Military Kids Change School Up to 9 Times. So Let’s Make It Easier.

By the time most military children complete secondary school, they will have switched schools up to nine times. These frequent changes between schools of strikingly varying quality trouble military children both socially and academically. Though Congress has written legislation that would ease transitions for military children and add flexibility to their parents’ choices for education, the bill, the Education Savings Accounts for Military Families Act of 2019, has sat in committee since March.

Another bill, the CHOICE Act, sponsored by Senator Tim Scott, Republican of South Carolina, is also stalled in committee. In terms of scope, the CHOICE Act is targeted and smaller. It would authorize $10 million per year, rather than the ESA Act’s $1.2 billion per year. Though both bills are funded through the Department of Education, if the CHOICE Act advances through the legislative process, it would most likely be attached to the annual defense budget.

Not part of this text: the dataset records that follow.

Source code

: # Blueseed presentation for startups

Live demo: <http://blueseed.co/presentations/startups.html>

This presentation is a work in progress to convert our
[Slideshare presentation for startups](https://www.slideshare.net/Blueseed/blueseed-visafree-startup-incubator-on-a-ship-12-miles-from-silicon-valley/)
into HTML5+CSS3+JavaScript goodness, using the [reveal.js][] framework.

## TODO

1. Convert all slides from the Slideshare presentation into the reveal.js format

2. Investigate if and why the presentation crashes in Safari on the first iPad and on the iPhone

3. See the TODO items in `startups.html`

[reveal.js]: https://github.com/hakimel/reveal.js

The stakes are high. Education Savings Accounts or a similar voucher system could help over 528,000 children — active-duty service members’ kids who often have to play catch-up as they hop from school district to school district because of their parents’ assignments.

Admittedly, fighting for legislation to help the children of active-duty service members doesn’t make for headline-grabbing news. But as the mother of four, married to an Army officer in his 25th year of service, I know that proposed legislation, such as the Educational Savings Account Act or the CHOICE Act, would bring needed flexibility to many military families.